_TEXTO SELECIONADO_

════════

Identificamos seis estudos (NOGUEIRA, 2006; MIRANDA, 2011; SOARES, 2011; LEAL, 2012; BRAGA, 2013; L.CORREA, 2015) que discutem as possibilidades de como fazer a avaliação formativa por meio dos usos de registros que os docentes produzem na educação básica, apontando a potencialidade do uso de portfólios (MIRANDA, 2011; LEAL, 2012; L.CORREA, 2015) como possibilidade autoavaliativa ao aluno, além do caderno do professor (NOGUEIRA, 2006), o dever de casa (SOARES, 2011) a prática da avaliação formativa.

Identificamos que os estudos mapeados, que partem da teorização dessa avaliação formativa para anunciar o como fazer o processo avaliativo, foram, principalmente, pesquisas orientadas por Benigna Maria Villas Boas. Assim, encontramos, como uma intencionalidade da docente e de seu grupo de pesquisa, uma iniciativa em demarcar um lugar próprio (CERTEAU, 1994) de circularidade da concepção avaliativa formativa, enfatizando a análise de práticas avaliativas em experiências docentes que materializam esse fazer, por meio de diferentes registros avaliativos.

Destacamos que os trabalhos que contribuem para pensar o como fazer a prática avaliativa formativa em Matemática e Artes indiciam (GINZBURG, 1989) serem pesquisas que seguem em um movimento de proximidade teórica entre os estudos de Benigna Villas Boas e os do professor Cleyton Gontijo. Os dois docentes são da mesma instituição, a UNB, porém, líderes de grupos de estudos distintos. Possuem um fazer epistemológico próximo, ao demarcarem objetivos e diálogos teóricos congruentes. Entendemos que essa ação político- acadêmica fortalece a visibilidade do Programa de Pós-Graduação da UNB como instituição referência nos estudos com avaliação formativa no Brasil.

════════

_DADOS EXTRAÍDOS_
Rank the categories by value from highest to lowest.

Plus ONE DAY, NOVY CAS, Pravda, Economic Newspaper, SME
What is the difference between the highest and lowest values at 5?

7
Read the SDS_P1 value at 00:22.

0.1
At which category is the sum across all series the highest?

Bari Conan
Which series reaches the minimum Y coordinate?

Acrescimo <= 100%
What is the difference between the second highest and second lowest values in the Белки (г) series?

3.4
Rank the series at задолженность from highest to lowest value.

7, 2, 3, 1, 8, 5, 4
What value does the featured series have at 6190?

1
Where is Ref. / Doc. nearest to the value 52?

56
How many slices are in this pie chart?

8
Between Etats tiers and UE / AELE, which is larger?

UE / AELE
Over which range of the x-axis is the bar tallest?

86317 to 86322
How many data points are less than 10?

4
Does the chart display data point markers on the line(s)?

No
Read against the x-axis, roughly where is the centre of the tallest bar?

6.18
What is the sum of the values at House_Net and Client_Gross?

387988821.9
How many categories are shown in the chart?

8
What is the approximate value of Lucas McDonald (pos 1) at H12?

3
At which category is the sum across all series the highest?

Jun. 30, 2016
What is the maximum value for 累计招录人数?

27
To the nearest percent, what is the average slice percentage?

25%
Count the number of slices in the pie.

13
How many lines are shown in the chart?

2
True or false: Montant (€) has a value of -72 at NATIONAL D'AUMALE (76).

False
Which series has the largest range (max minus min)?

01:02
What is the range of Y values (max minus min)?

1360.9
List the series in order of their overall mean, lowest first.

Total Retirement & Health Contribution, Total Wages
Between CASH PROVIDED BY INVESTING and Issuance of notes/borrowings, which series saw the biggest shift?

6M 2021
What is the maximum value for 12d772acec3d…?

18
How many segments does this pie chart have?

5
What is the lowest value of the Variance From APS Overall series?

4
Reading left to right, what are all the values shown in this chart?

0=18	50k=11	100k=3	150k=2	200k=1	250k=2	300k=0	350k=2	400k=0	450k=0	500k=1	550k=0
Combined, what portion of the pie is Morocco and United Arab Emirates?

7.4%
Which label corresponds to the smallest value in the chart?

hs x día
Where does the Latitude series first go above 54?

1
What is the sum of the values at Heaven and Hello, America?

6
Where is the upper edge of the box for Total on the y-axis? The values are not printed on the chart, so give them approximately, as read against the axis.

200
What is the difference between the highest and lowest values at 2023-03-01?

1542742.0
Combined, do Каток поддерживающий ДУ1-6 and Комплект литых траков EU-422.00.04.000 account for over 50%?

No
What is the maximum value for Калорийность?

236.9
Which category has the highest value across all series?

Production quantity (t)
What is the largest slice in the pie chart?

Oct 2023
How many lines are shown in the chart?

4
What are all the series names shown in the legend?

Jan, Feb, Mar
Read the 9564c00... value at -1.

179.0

════════

_APLICANDO A LEITURA_
**A)** Segundo o texto sobre avaliação formativa, por que Benigna Villas Boas e Cleyton Gontijo possuem um fazer epistemológico próximo? Responda em até três frases.
**B)** Transcreva, do texto sobre avaliação formativa, o trecho que vai de "Identificamos que os" até "diferentes registros avaliativos.".

_RESPOSTAS POR ITEM_
**A)** Ambos demarcam objetivos e diálogos teóricos congruentes, o que aproxima o fazer epistemológico dos dois. Essa proximidade existe mesmo que, apesar de serem da mesma instituição, a UNB, liderem grupos de estudos distintos.

**B)**
Identificamos que os estudos mapeados, que partem da teorização dessa avaliação formativa para anunciar o como fazer o processo avaliativo, foram, principalmente, pesquisas orientadas por Benigna Maria Villas Boas. Assim, encontramos, como uma intencionalidade da docente e de seu grupo de pesquisa, uma iniciativa em demarcar um lugar próprio (CERTEAU, 1994) de circularidade da concepção avaliativa formativa, enfatizando a análise de práticas avaliativas em experiências docentes que materializam esse fazer, por meio de diferentes registros avaliativos.